# My new hair! :) vintage-y :)



## melozburngr (Oct 16, 2008)

So I chopped my hair yet again, went around chin-length this time.  My stylist loves the vintage looks (as do I), so he asked if he could style it in finger waves after he cut it- which, of course, I gladly agreed to!! 
	

	
	
		
		

		
			
















and just normal everyday style....







YAY!!

he taught me how to do it- so I did it on my own for the first time today and it was hard!!  Took me forever, but I think it turned out pretty damn good.


----------



## nunu (Oct 16, 2008)

it looks so cool!


----------



## mizuki~ (Oct 16, 2008)

Oooh ballsy. I love it! Looks great especially with the red lips.


----------



## clslvr6spd (Oct 16, 2008)

Love it!


----------



## TISH1124 (Oct 16, 2008)

Love it!!! I love the waves...But I think wearing it straight is super chic too! Too cute...suits you perfectly!


----------



## kimmy (Oct 16, 2008)

super cute style.


----------



## makeupNdesign (Oct 16, 2008)

_COMPLETE THE FOLLOWING_:
#1 In the haircut forum thread, what style did the stylist ask to put the hair in after cutting it?
#2 Sum up the haircut forum thread in two sentences.
#3 From the haircut forum thread, output the passage starting at "## TISH1124 (Oct" and ending at "kimmy (Oct 16, 2008)".

_DATASET RECORDS_:
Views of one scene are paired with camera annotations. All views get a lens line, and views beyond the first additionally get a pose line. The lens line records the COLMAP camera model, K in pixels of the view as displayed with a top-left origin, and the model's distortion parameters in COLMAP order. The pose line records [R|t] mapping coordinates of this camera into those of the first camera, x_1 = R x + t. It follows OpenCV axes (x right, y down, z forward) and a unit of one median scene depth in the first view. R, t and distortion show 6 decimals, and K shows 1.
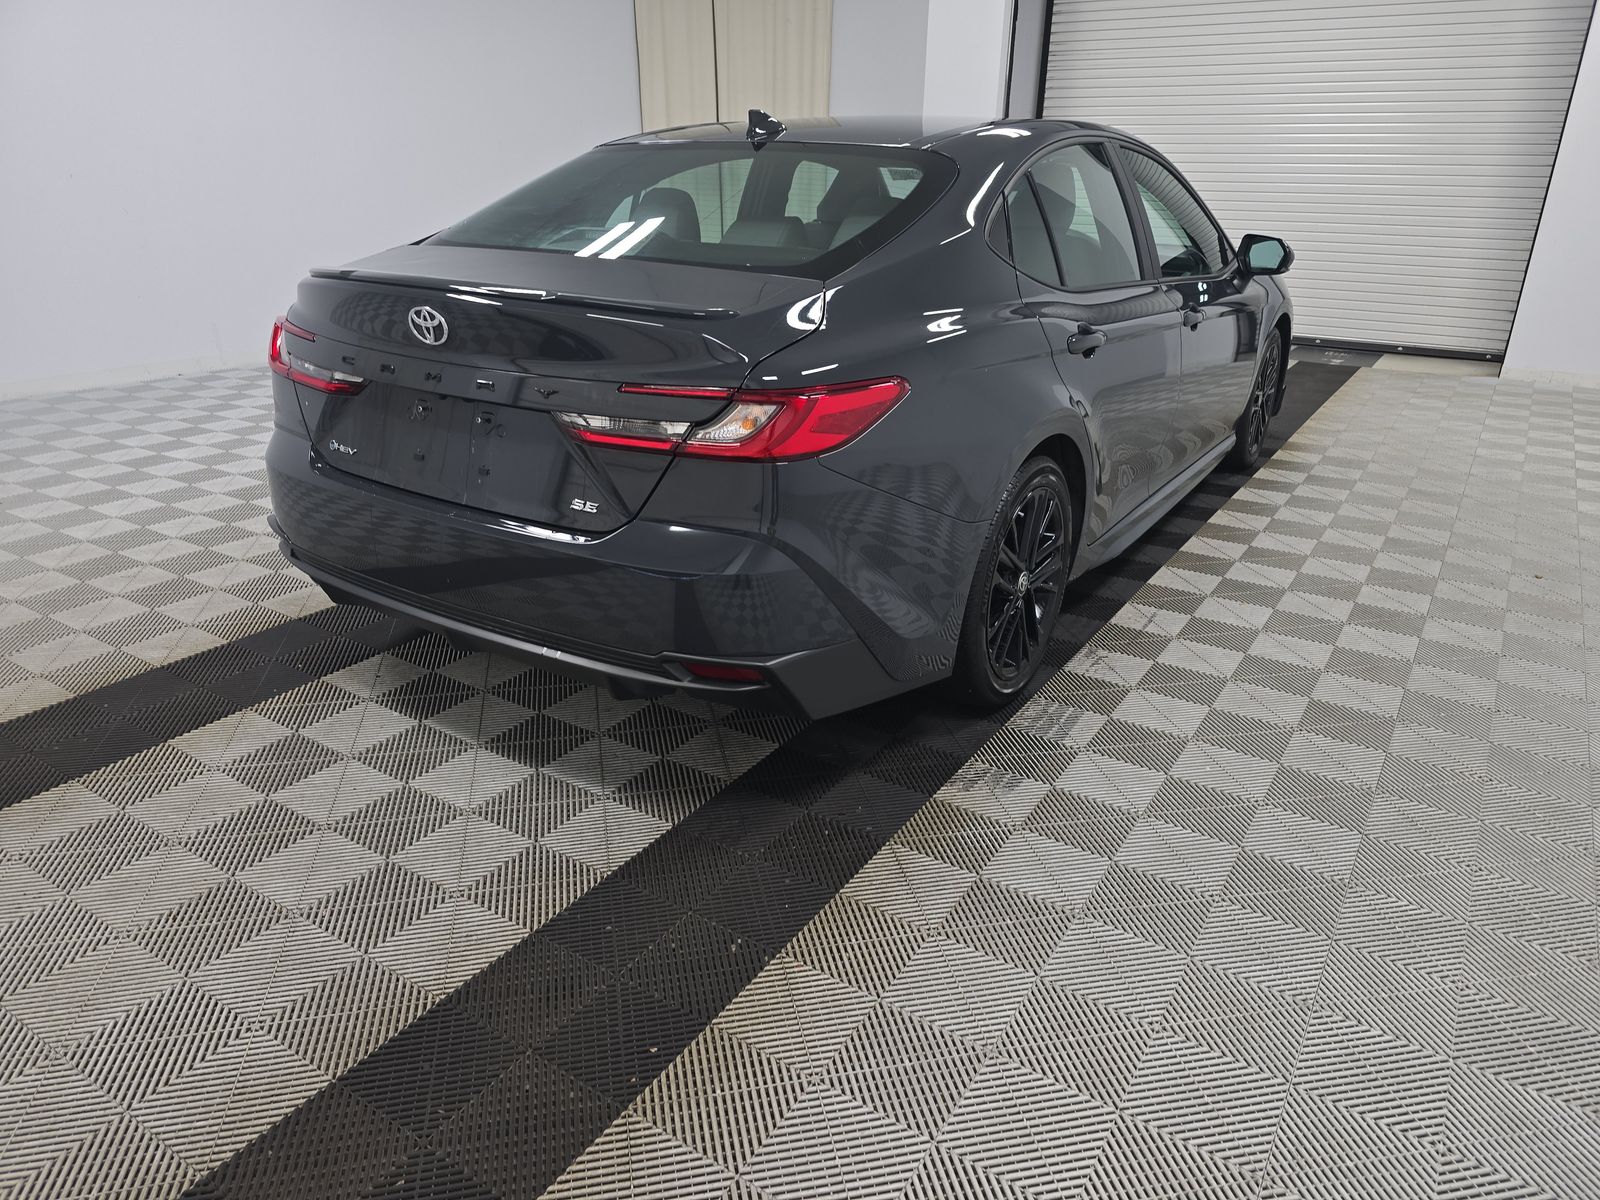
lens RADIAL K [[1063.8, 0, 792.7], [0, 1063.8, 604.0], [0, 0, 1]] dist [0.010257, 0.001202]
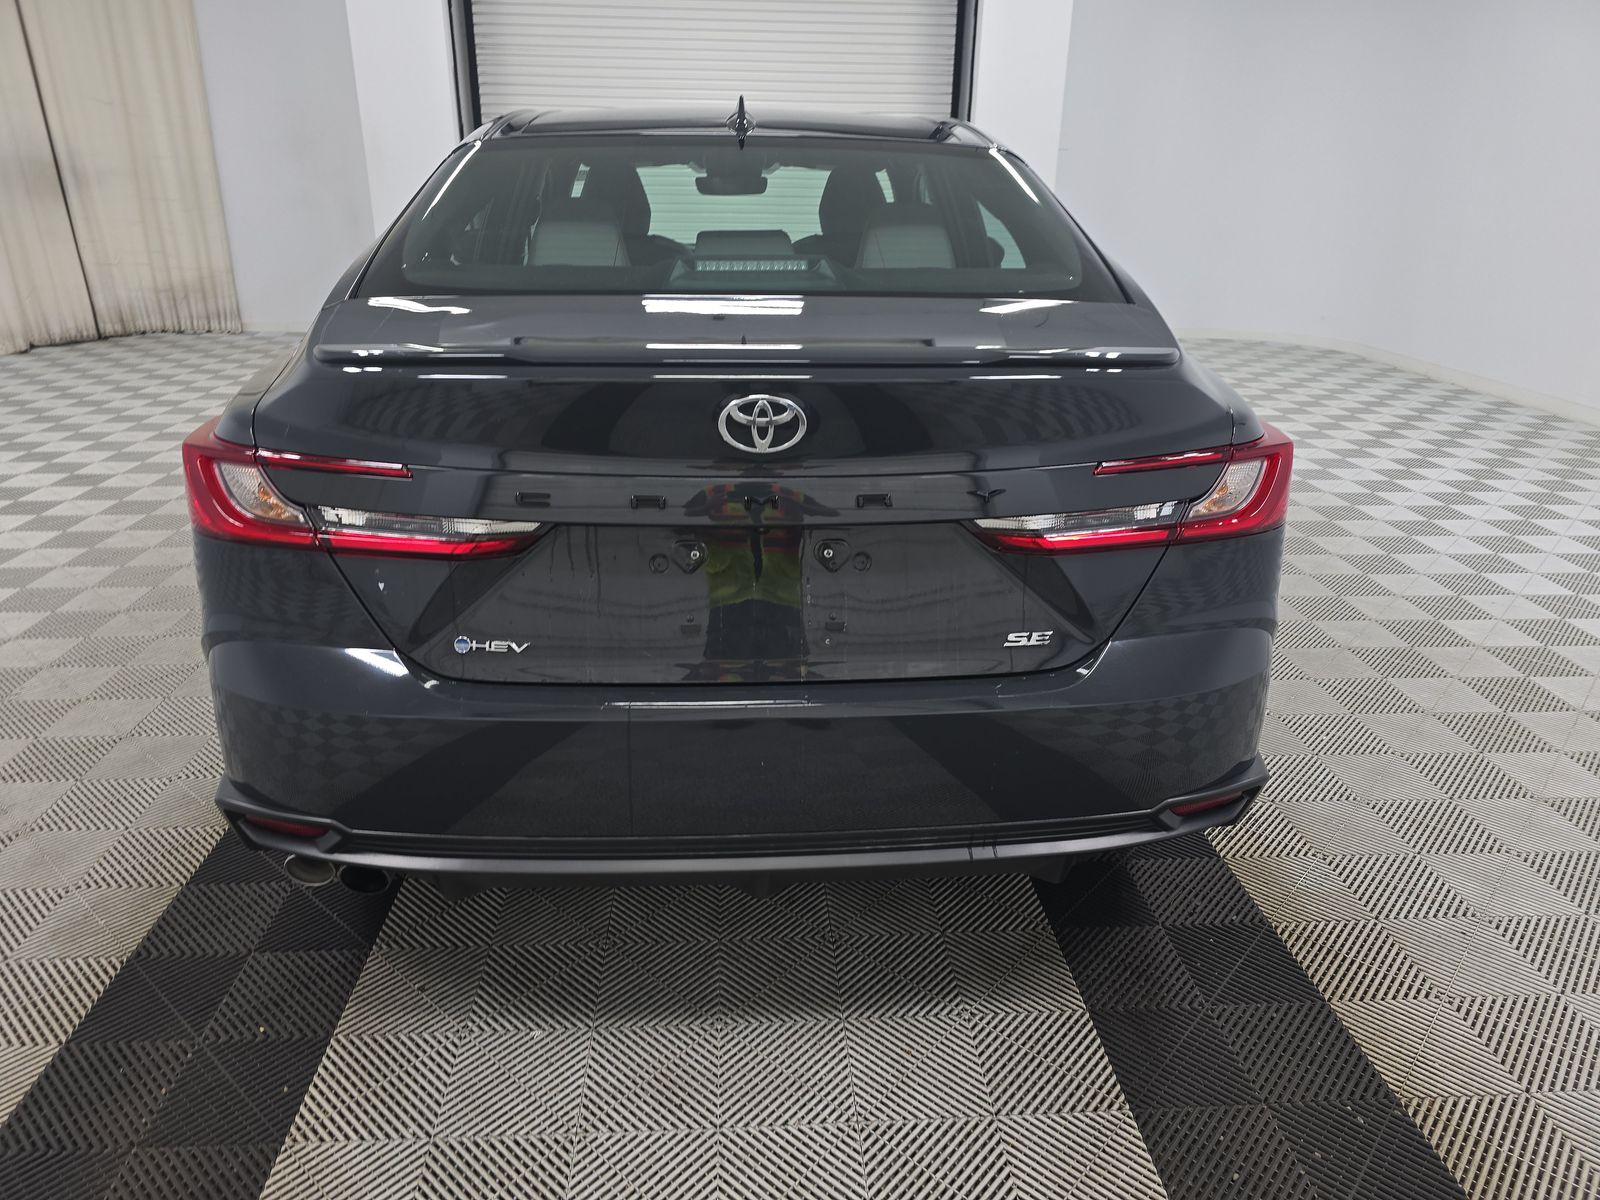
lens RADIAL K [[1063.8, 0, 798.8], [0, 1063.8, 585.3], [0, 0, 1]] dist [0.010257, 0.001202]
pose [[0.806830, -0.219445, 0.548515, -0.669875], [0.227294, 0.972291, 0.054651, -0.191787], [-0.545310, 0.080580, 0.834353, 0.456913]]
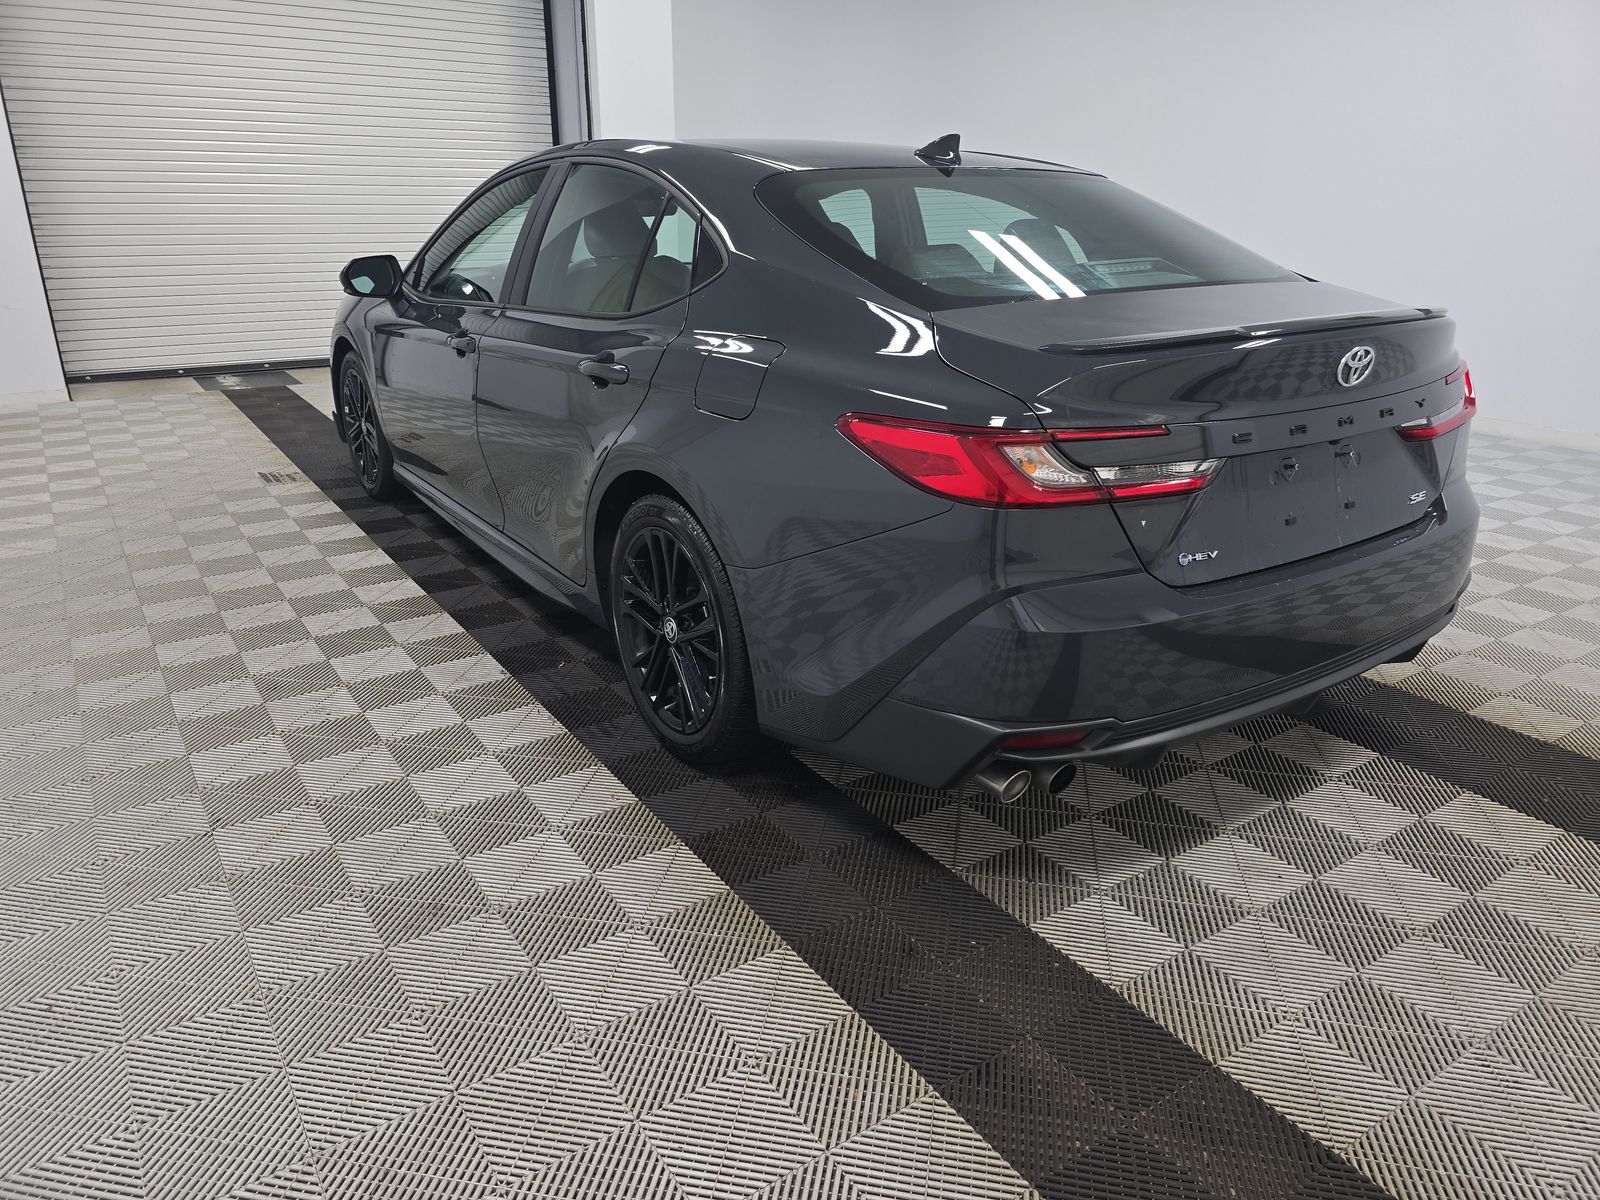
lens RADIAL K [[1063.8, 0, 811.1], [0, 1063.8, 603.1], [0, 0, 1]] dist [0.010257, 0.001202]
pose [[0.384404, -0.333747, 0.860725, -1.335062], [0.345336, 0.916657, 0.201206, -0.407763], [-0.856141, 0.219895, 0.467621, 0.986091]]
---
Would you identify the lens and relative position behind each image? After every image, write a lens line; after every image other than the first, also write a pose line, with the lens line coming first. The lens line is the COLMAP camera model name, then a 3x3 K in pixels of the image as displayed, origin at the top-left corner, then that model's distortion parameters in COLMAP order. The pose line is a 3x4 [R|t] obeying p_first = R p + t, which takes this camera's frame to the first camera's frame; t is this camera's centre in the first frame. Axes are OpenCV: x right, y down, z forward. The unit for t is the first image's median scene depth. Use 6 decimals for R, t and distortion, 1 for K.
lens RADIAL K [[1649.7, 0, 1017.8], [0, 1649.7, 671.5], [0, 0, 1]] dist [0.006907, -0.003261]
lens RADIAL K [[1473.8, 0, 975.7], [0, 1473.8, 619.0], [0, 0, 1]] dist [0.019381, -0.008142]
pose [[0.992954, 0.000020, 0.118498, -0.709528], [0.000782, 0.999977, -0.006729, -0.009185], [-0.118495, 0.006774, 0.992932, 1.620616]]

_TASK-BY-TASK RESULTS_:
#1 Finger waves.

#2 The poster cut their hair to around chin length, and the stylist, who loves vintage looks, styled it in finger waves and taught the poster how to do them. Doing it alone for the first time was hard and took a long time, but the poster thinks it turned out well, and other members praised the look, with one mentioning the red lips and another the straight everyday style.

#3
## TISH1124 (Oct 16, 2008)

Love it!!! I love the waves...But I think wearing it straight is super chic too! Too cute...suits you perfectly!


----------



## kimmy (Oct 16, 2008)